King draws his influences from folk singers like Phil Ochs, Malvina Reynolds, Tom Paxton and Pete Seeger. Paxton, he said, is inspiring because of his ability to pen topical and satirical songs. Seeger, meanwhile, introduced King to Paxton's music, but King has a different style, melding original, contemporary and traditional songs and music from other cultures. King treads in Paxton's and Seeger's footsteps, playing not only his own music, but that of other contemporary song writers. "As a traveling soloist I really rely on the community of musicians of my peers as a kind of support community, as companionship... By singing their songs I get kind of a comfort while traveling. Even though I'm alone, I feel like I'm traveling with these other good friends."
On Inside Out, King hits the issues on a more personal level, presenting the topics in character portraits so that the listener can picture how issues of our day affect them. That's particularly true in "If Jimmy Didn't Have to Go," an antiwar song, and in "The Place We Found for Michael," a song about homelessness.
King still gets the occasional heckler who disagrees with his points of view on issues, but often he performs where people already know his music. He's also learned how to balance his material. "If you don't alienate somebody, then you're not doing your job," he said. "But if you alienate everybody, then you're out of business. You've got your integrity, and you can stay home with it and pump gas."

> **MATERIAL SUPPLIED**

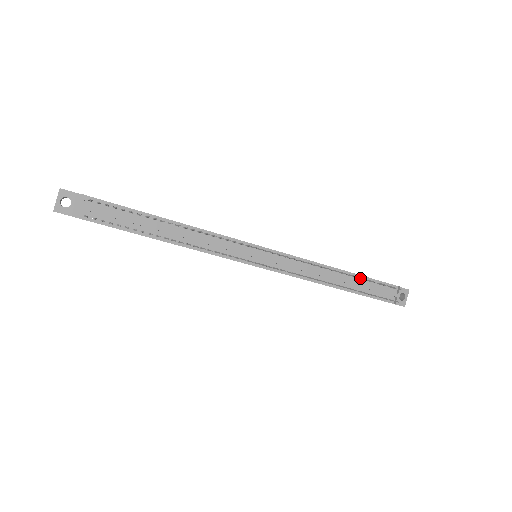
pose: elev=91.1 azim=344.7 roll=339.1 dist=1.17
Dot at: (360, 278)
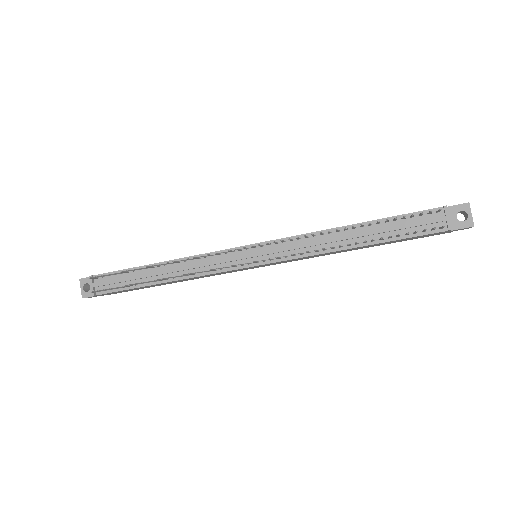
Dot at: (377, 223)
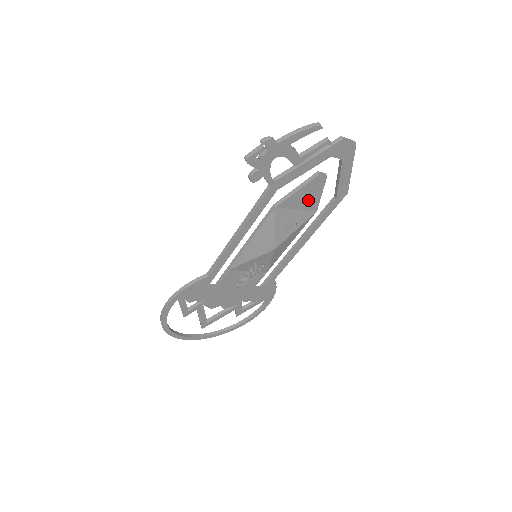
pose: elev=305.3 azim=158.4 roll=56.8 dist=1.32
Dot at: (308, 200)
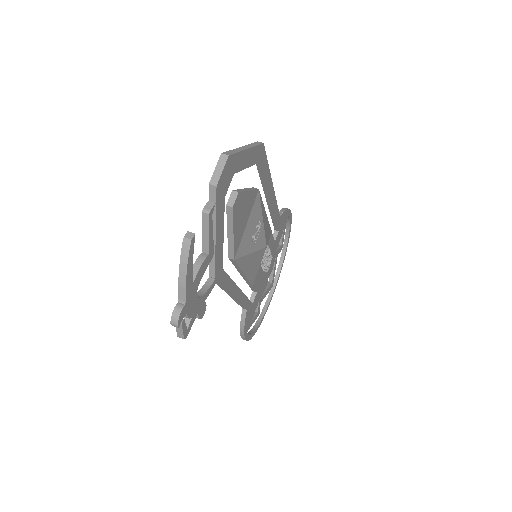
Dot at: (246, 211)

==

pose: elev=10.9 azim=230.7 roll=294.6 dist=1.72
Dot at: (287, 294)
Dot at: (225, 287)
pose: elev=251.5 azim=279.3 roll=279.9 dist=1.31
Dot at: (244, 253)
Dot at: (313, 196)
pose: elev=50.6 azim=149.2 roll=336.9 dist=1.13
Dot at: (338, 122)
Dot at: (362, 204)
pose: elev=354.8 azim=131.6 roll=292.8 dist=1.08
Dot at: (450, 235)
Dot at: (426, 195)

==

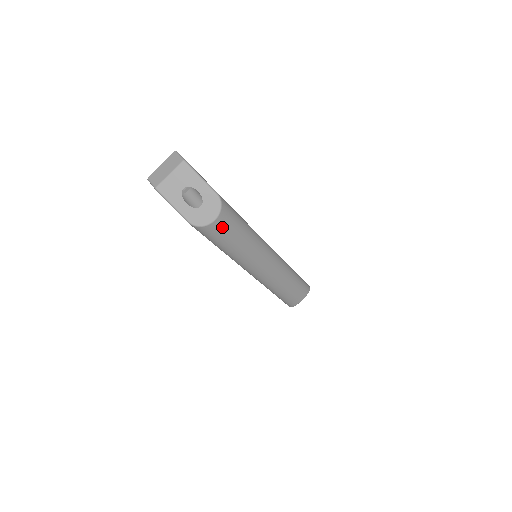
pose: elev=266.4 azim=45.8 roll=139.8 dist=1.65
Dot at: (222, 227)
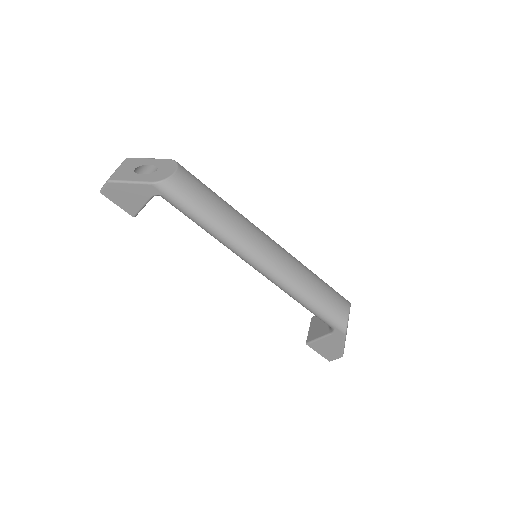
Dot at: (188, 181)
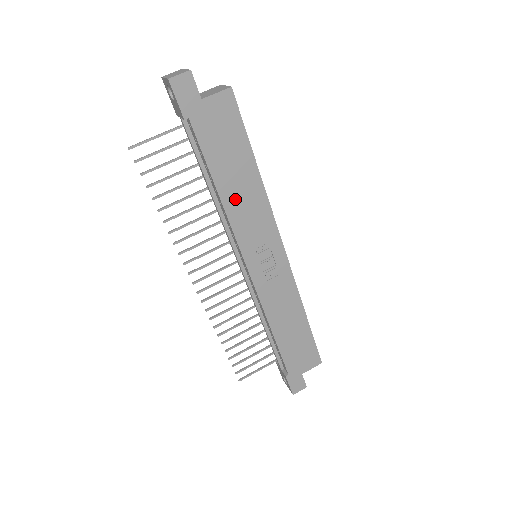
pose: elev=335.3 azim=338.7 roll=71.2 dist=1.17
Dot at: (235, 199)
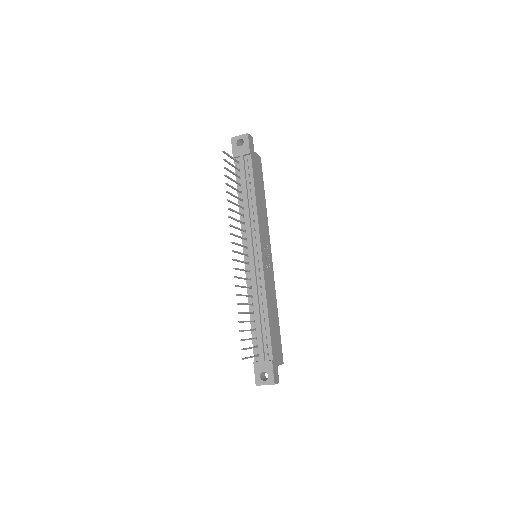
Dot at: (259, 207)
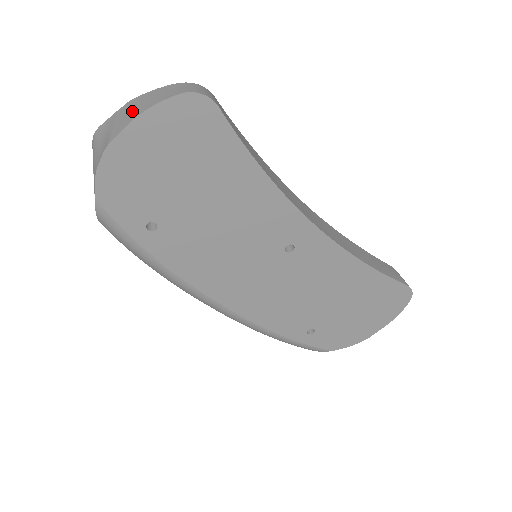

> **INSTRUCTIONS FOR THE TASK**
Carry on the passage about the folk singer King from the point where it stops. The entries play no part in what comes next.

> **OUTPUT OF THE TASK**
"During the materialistic 80s, people were closed-minded to controversial and satirical material," King said. But things have changed. Despite the results of the past congressional election, people are less fooled today by political ideologies. "Now I think the veil has been ripped away," he said. "People realize more and more that we have some serious problems here. That they're not going to be solved by everybody trying to build up the biggest stock portfolio, and that there's not a lot to go around... People are realizing that the price we pay for having this small number of superstars with seven-figure incomes is that those of us who get left behind start losing hope and start to generate our own kind of chaos. We're at that point in our country where the smug, Republican, right wing majority is (seen as) less for people. This is kind of a foolhardy thing to say in the wake of the last election, but I think that that has peaked and is in decline."